September 11, in this telling, is a crucible of faith (if a sentimental one); Dan Kellogg is stripped of it while Mohamed Atta finds its affirmation in self-immolation. That Updike should view terrorism through the lens of religion should come as no surprise; faith for him is a far more interesting subject of inquiry than politics. "How gorgeously strange the religions of others seem!" he marvels in his 1989 memoir Self-Consciousness, with particular curiosity about Muslims, "the world's outstanding believers these days." "What forms has God taken in their heads," he wonders. "What does Allah mean to them as they surge forward in their Iranian human waves or Palestinian suicide missions?"
Terrorist is Updike's attempt, in his editor's words, "to get inside the skin of a young person drawn to this kind of suicidal attack," while Updike himself has explained in interviews that he wanted to portray "a sympathetic terrorist," to try to understand the situation "from the terrorist's point of view." These pre-publication remarks earned him the ire of right-wing bloggers and columnists, and many of them--the sort who filled their refrigerators with havarti to avenge the Islamic assault on Denmark--will undoubtedly judge Updike deviant from the dictates of "moral clarity," guilty of the unpardonable sin of dhimmitude.
But his sympathetic portrayal of Ahmad is less a political problem than an aesthetic one.

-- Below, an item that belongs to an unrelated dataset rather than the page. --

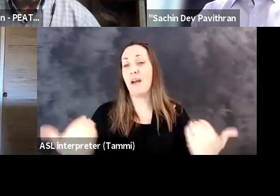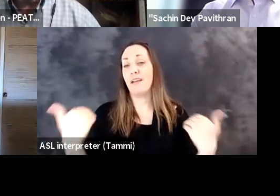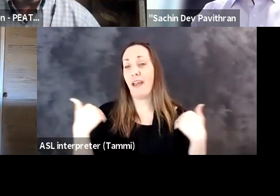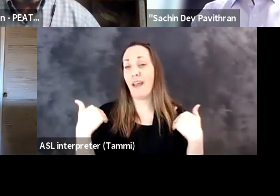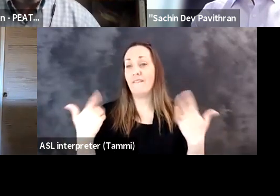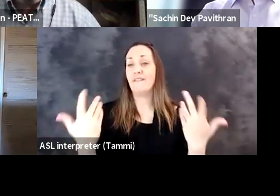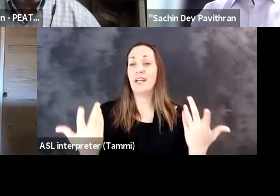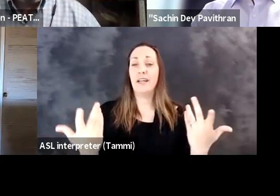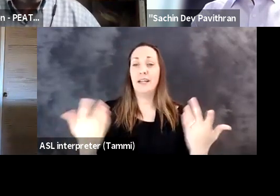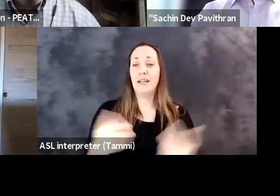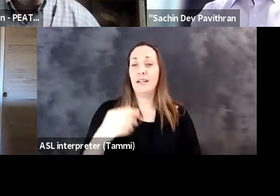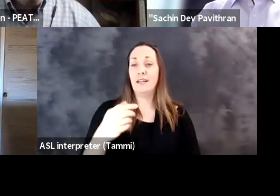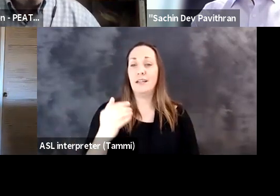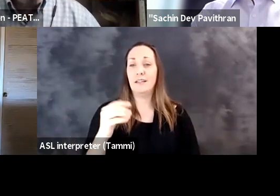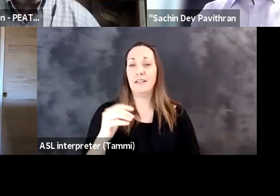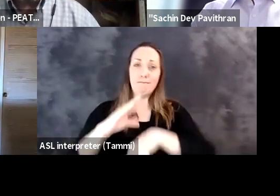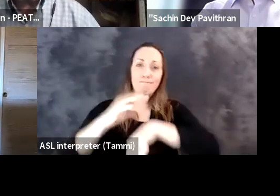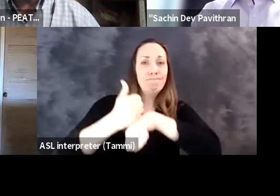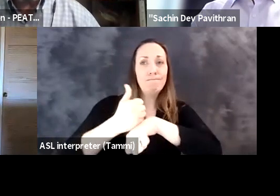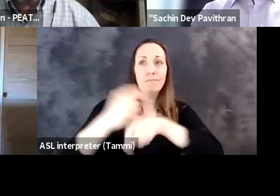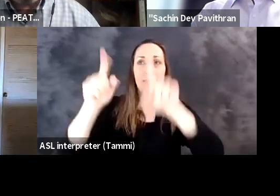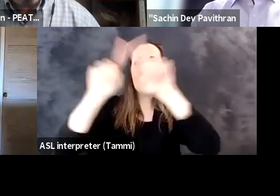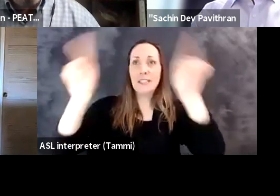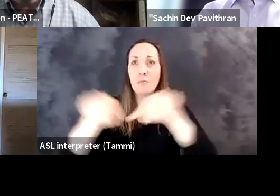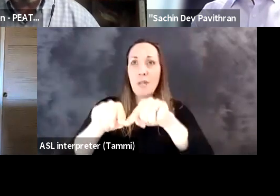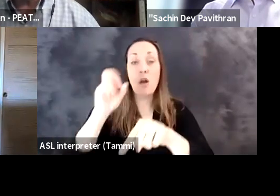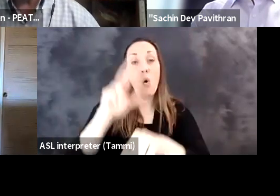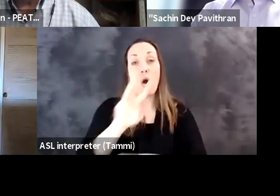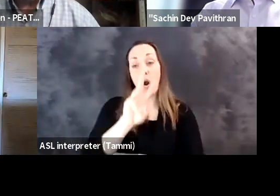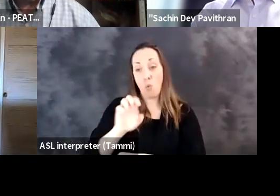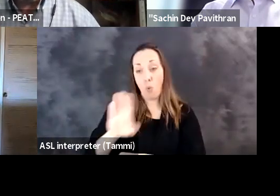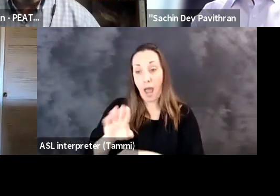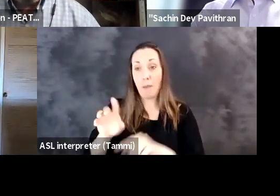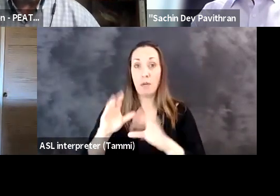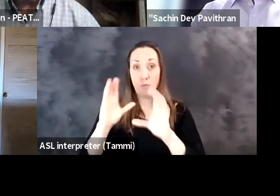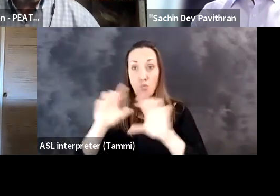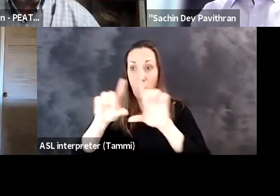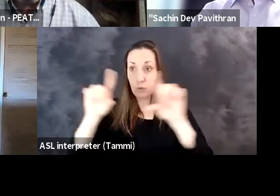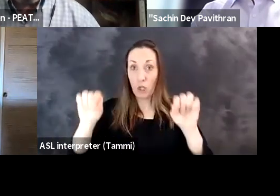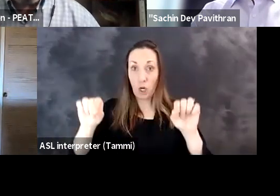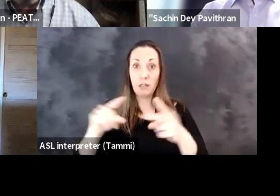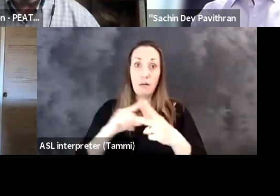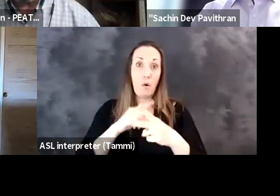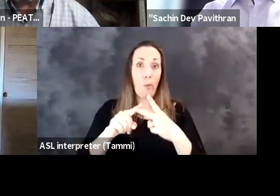Sometimes they're experienced with a head mounted display, but also you can see VR in your web browser, on your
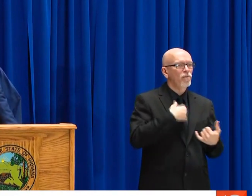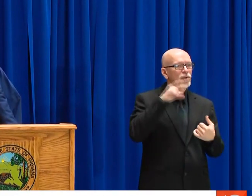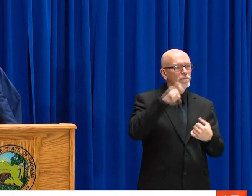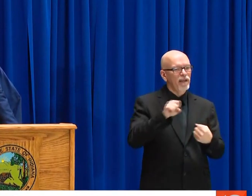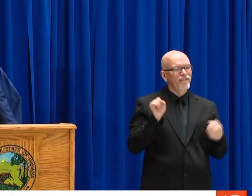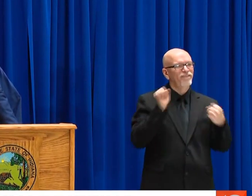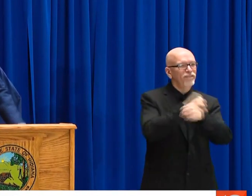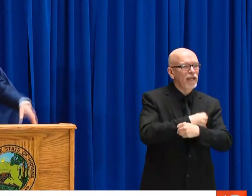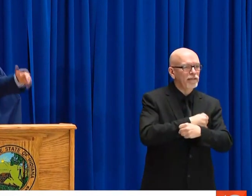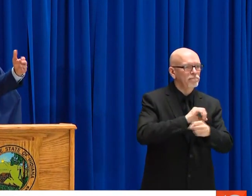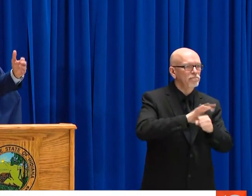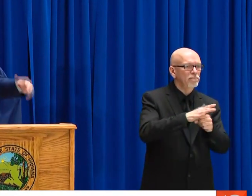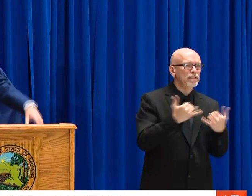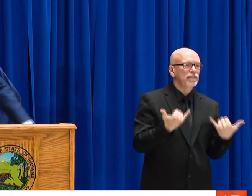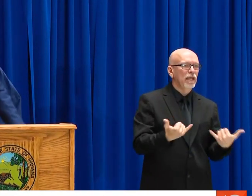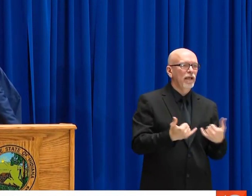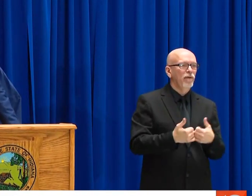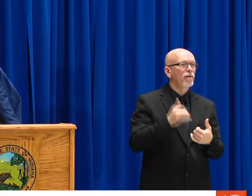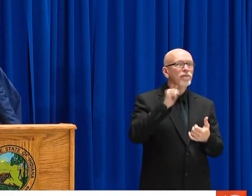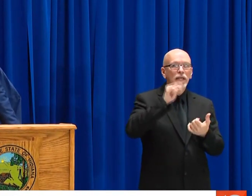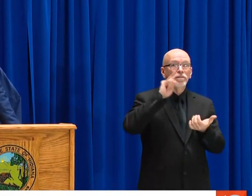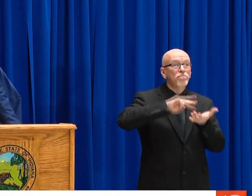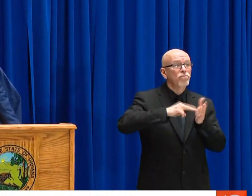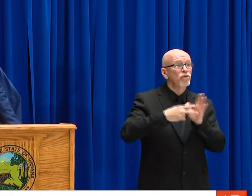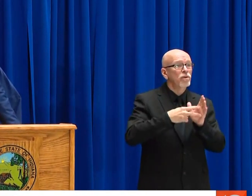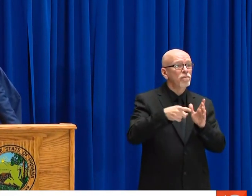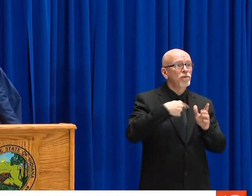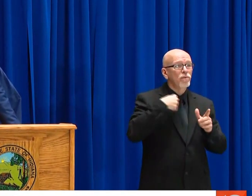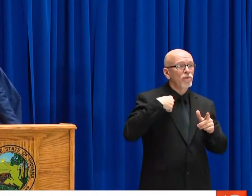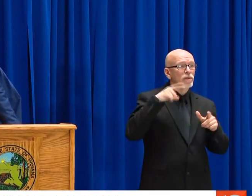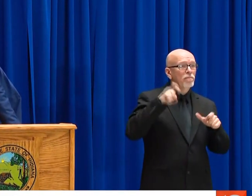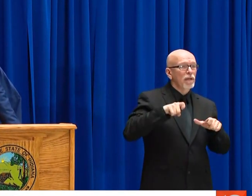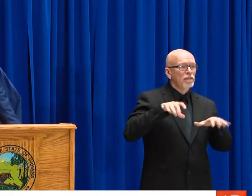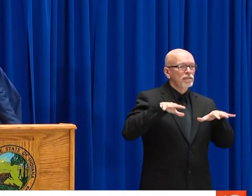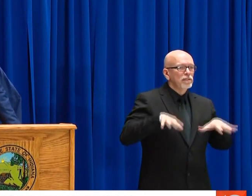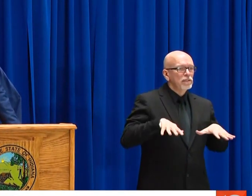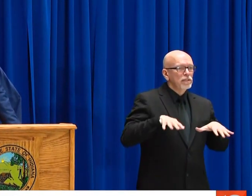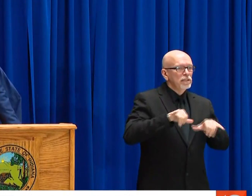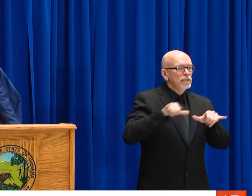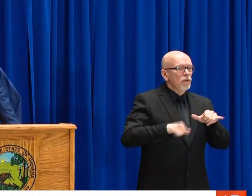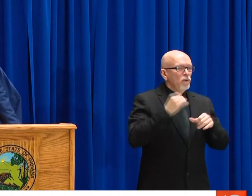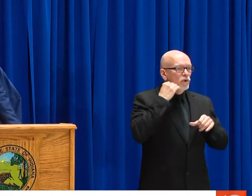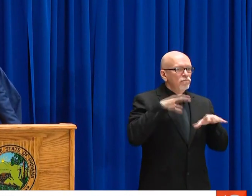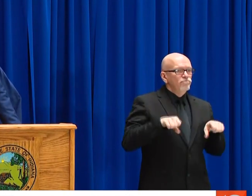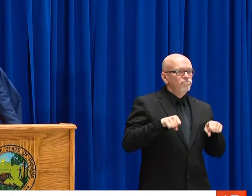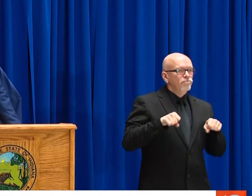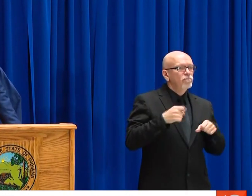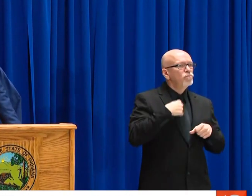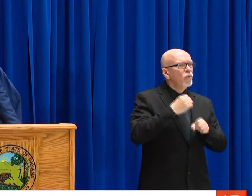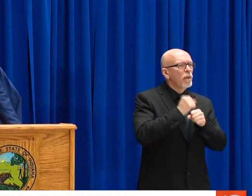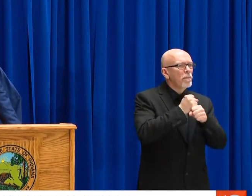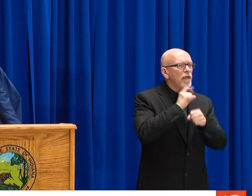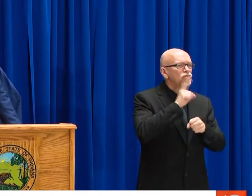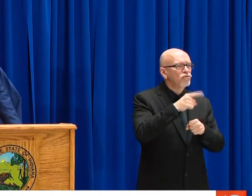WISCONSIN, WHO ARE IN A SIMILAR POSTURE OF ACTING NOW, FIGHTING BACK.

Ahmad is infected with Updike's renowned mildness; he pities the infidels instead of hating them, and his desultory condemnations of America lack all conviction. "Your mother used to tell me how you couldn't bear to step on a bug," Jack says to Ahmad, and indeed, he takes care at one point to gently flip over a beetle he finds in a parking lot, struggling on its back with its legs in the air. He even thanks his mother "for putting up with me all these years" before heading off to meet his death--could you ask for a nicer boy?